E Depois do Adeus…

Napoleão Mira

Escritor

Há 50 anos, em fevereiro de 1974, aqui, no “jardim da Europa à beira-mar plantado” a vida decorria ao ritmo da trivialidade.
Aos domingos, os familiares imigrados para os arredores da cidade grande, pagavam visitas entre si, quase sempre à volta de um almoço de panela que, não raras vezes, resultava num tradicional cozido ou mesmo numa cabidela de galinha que, acrescentando mais arroz ou mais batata, dava sempre para um rancho de gente.
Os jogos de futebol — outra entretenga da maralha ­­—, eram escutados avidamente de transístor encostado ao ouvido, já que o imperdível espetáculo radiofónico distribuído pelo país e ilhas, começava impreterivelmente todos os domingos e em todos os campos às 15:00 horas.
Ser relatador de futebol era um dos sonhos da gaiatagem desse tempo.
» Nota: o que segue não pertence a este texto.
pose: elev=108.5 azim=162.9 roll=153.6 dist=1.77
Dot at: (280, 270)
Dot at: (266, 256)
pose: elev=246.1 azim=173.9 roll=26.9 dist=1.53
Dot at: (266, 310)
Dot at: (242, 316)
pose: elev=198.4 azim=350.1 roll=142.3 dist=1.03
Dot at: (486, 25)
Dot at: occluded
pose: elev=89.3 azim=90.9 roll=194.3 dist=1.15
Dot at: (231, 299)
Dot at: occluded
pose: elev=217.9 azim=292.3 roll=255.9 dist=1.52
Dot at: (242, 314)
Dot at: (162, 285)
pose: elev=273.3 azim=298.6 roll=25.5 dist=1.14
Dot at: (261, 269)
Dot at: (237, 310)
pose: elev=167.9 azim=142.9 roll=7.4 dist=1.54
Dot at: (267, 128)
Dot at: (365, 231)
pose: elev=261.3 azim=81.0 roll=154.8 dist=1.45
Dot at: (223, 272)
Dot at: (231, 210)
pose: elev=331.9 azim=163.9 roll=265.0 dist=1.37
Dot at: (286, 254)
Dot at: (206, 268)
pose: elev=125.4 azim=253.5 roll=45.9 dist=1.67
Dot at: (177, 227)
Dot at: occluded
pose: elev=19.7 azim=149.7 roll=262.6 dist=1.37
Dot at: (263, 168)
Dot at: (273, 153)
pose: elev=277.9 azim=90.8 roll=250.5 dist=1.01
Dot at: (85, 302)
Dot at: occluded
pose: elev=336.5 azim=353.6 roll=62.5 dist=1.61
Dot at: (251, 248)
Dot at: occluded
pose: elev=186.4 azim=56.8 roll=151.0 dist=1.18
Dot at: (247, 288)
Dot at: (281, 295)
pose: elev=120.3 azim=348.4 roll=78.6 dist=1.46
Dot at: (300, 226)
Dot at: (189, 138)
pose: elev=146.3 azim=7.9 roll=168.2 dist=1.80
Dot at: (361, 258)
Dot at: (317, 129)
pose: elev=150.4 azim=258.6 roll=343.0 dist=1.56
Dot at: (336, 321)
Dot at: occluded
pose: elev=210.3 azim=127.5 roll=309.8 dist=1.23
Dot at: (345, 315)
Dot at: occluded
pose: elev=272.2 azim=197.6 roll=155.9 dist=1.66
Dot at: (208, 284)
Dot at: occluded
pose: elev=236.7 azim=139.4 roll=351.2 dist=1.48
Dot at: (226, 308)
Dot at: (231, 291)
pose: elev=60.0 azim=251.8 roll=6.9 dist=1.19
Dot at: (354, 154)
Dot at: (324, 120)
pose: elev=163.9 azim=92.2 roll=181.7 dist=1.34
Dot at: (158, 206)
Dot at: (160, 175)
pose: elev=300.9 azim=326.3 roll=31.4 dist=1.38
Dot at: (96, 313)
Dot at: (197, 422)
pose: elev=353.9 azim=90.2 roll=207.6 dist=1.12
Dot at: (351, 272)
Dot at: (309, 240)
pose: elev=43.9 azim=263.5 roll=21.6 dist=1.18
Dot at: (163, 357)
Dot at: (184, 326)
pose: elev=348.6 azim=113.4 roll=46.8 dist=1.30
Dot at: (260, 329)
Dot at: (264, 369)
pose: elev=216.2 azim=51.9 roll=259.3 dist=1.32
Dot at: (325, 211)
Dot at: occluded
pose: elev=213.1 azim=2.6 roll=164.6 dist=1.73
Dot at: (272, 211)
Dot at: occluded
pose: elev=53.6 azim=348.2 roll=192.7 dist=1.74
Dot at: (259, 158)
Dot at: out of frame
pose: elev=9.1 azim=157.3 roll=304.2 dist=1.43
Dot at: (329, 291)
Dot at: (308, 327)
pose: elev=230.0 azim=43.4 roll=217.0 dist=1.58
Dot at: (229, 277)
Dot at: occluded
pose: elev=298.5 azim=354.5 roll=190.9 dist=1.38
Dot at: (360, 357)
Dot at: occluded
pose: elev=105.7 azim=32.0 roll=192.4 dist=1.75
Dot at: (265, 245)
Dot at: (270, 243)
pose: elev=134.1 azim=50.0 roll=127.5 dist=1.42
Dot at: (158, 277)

Isto no caso dos rapazes, já as raparigas imaginavam ser hospedeiras da TAP, isto a avaliar por um daqueles cadernos de sondagens (estratagema de engate dos mais tímidos!) para saber quem gostava “do dono deste inquérito?” que encontrei com a data de fevereiro de 1974 num caixote perdido em dia de arrumações.
Por esta altura já está em ebulição outro dos imperdíveis acontecimentos cá do burgo: O Festival RTP da Canção!
Neste ano José Cid concorre com três canções. Duas delas ficaram na memória de todos nós e ainda hoje interpretadas pelo seu autor que celebrou recentemente 82 anos. Falo dos temas A Rosa Que Te Dei (5º lugar) e o festivo e festivaleiro No Dia Em Que o Rei Fez Anos (2º lugar) que criou grande bruá de insatisfação nas conversas de café do dia seguinte, já que o programa televisivo despertava enormes paixões logo, grandes divisões­, acerca da justeza do vencedor.
Mas quem venceu foi outra canção que também ficou para a história. Chama-se “E Depois Do Adeus”, soberbamente interpretada por Paulo de Carvalho, da autoria de José Niza (letra) e José Calvário (música) que, daqui a dois meses, servirá de senha ao dia da libertação e, por isso, também marcada nas nossas memórias e cantada até à exaustão a cada futuro 25 de Abril.
Os jornais da época publicavam grelhas recortáveis com as canções concorrentes e espaço para as votações, para que, em família, o leitor pudesse — numa espécie de passatempo — acompanhar e, de alguma forma participar— com aquela folha de Excel de antanho —, nesse grandioso acontecimento anual.
Mal sabia o intérprete da magnífica canção que, pelas 22h55 do dia 24 de Abril de 1974 e através das ondas do éter dos Emissores Associados de Lisboa esta, será a senha e o sinal que irá determinar o início da operação que há de ficar registado na memória de muitos como o dia mais bonito das nossas vidas.
Cinquenta anos volvidos a sociedade está extremada entre os defensores do regresso de um qualquer Salazar de segunda (dizem que um em cada cinco portugueses!) e os que proclamam a necessidade de um novo 25 de Abril.
Se calhar o que necessitamos é de recorrer à lembrança. Convinha que nos recordássemos dos desmandes do fascismo e do quão perto estivemos de embarcar noutra ditadura (desta feita, do proletariado!). Pessoalmente nem sequer sou dos que pensam que no meio é que está a virtude; pertenço sim, àqueles que fazem da memória um património inexpugnável onde se pode recorrer sempre que a dúvida seja motivo de sobressalto.